The lawyer said the De Lima legal team had withdrawn on Friday its motion to quash the illegal drug trade case against her at Branch 205 of the Muntinlupa Regional Trial Court (RTC) filed on Tuesday.
“Aside from the previous reasons we have cited, we will add the prejudicial statements of Mr. Duterte in our motion for the judge to dismiss the case due to mistrial,” said one of De Lima’s lawyers.
In a court order dated Aug. 17, 2017, Judge Amelia Fabros-Corpuz granted the prosecution’s “urgent motion for extension of time with motion to reset” the hearing to file its rejoinder to De Lima’s reply. The prosecutors were given 15 days, deferring De Lima’s arraignment to Sept. 15.
Former Sen.
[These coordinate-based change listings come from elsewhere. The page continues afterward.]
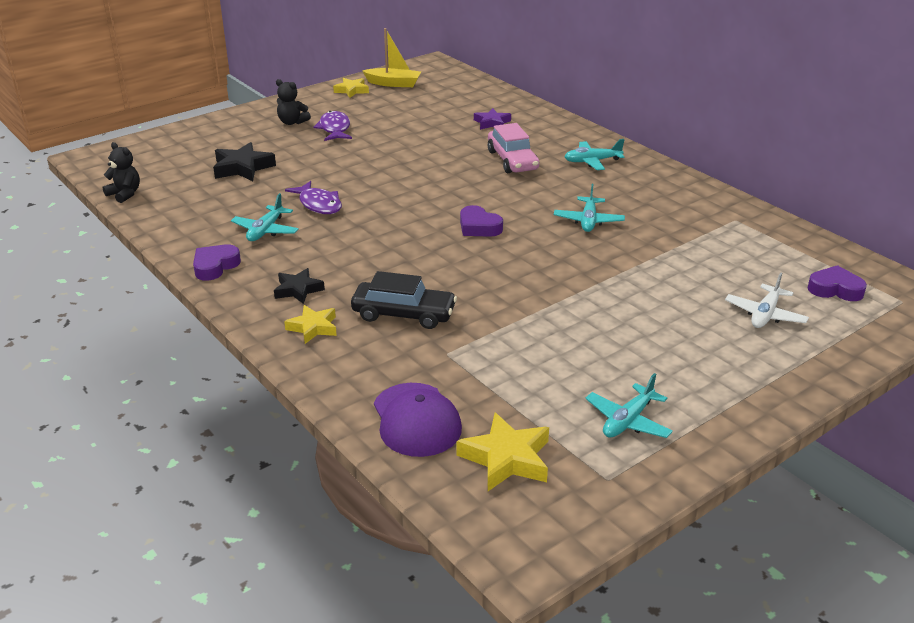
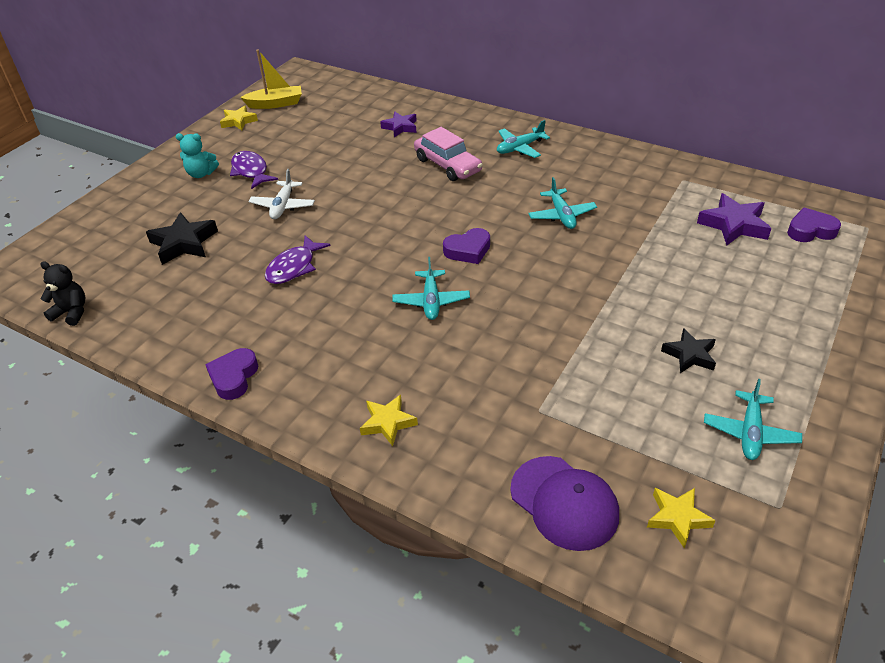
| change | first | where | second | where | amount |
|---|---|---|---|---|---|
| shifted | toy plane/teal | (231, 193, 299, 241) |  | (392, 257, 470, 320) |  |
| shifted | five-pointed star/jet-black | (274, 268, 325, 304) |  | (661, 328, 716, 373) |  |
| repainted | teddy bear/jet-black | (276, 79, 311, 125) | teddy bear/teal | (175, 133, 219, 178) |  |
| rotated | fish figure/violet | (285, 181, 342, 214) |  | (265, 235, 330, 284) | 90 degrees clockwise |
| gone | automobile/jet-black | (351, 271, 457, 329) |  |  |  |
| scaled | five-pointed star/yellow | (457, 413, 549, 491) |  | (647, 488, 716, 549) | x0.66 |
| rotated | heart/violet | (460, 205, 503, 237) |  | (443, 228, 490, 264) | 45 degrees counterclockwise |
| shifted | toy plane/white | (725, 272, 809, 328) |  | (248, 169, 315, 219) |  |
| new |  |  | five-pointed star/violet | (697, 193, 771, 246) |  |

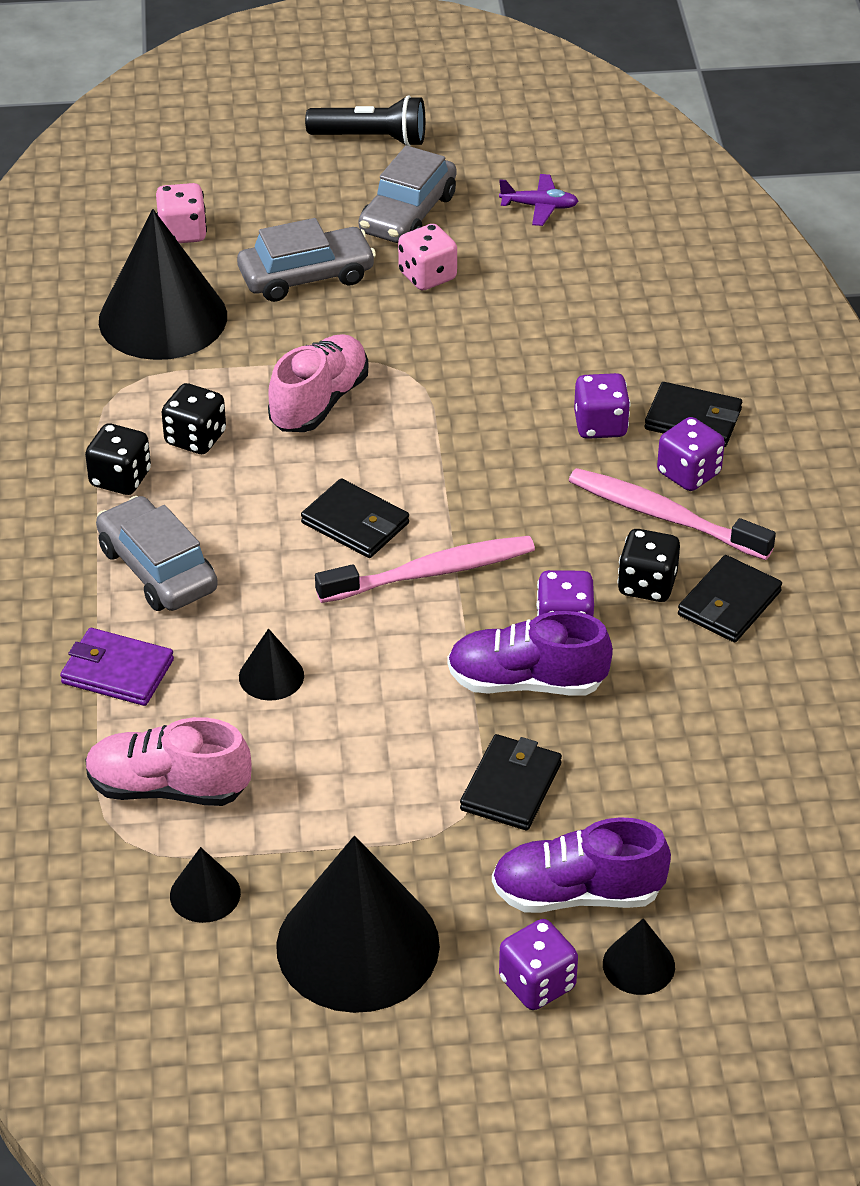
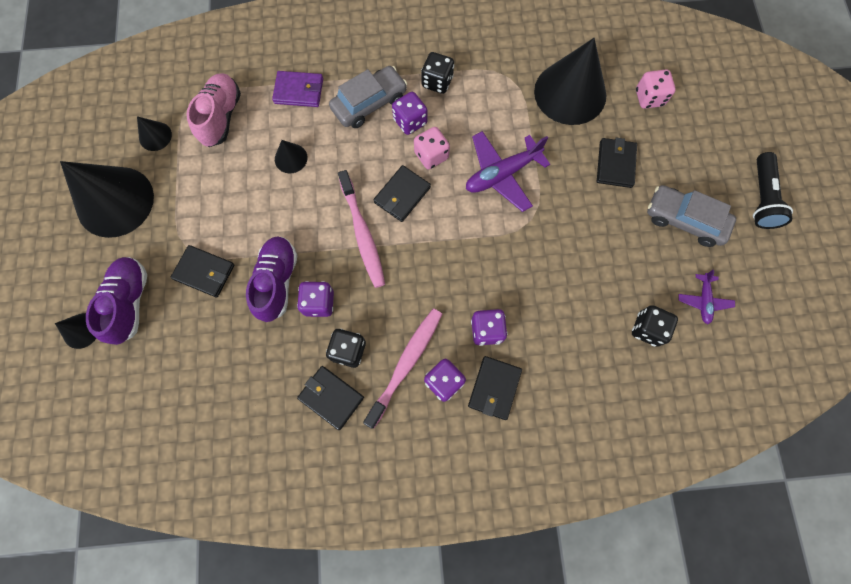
| change | first | where | second | where | amount |
|---|---|---|---|---|---|
| rotated | wallet/violet | (60, 628, 174, 706) |  | (272, 71, 323, 107) | 75 degrees clockwise |
| shifted | dice/jet-black | (162, 383, 226, 454) |  | (632, 305, 678, 347) |  |
| swapped | automobile/ash-grey | (237, 218, 376, 302) | wallet/jet-black | (597, 138, 637, 188) |  |
| swapped | shoe/rose-pink | (268, 334, 368, 432) | toy plane/violet | (466, 131, 550, 212) |  |
| shifted | dice/rose-pink | (398, 224, 457, 290) |  | (414, 127, 450, 169) |  |
| shifted | dice/violet | (499, 919, 578, 1010) |  | (392, 92, 428, 135) |  |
Rene Saguisag, who has been attending De Lima’s hearing, said he recommended the defense lawyers to file a motion to dismiss the case on grounds of mistrial.
He said there was no way De Lima could get a fair trial since the President and his men, particularly Justice Secretary Vitaliano Aguirre II and presidential chief legal counsel Salvador Panelo, would not stop giving the lady senator a guilty verdict.
“And for the President to keep condemning someone being tried by the court, it will really sway policemen, prosecutors and judges to toe the line,” the 78-year-old Saguisag said.
The illegal drug trade case against De Lima and coaccused Jose Adrian Dera stemmed from the complaint of the Volunteers Against Crime and Corruption filed in the Department of Justice.
The complaint used the statements of drug convicts during a series of hearings by the House of Representatives investigating the illegal drug trade in New Bilibid Prison allegedly committed by De Lima and Dera in March last year.
De Lima’s camp maintained that the senator at that time was already a private citizen, as she resigned as justice secretary on Oct. 12, 2015, to run for senator.
Meanwhile, De Lima will be spending her 57th birthday in detention for the first time on Aug. 27.
Her birthday wish? “My vindication to come soon, that’s my birthday wish,” De Lima said in an interview after attending a hearing at the Muntinlupa RTC on Friday.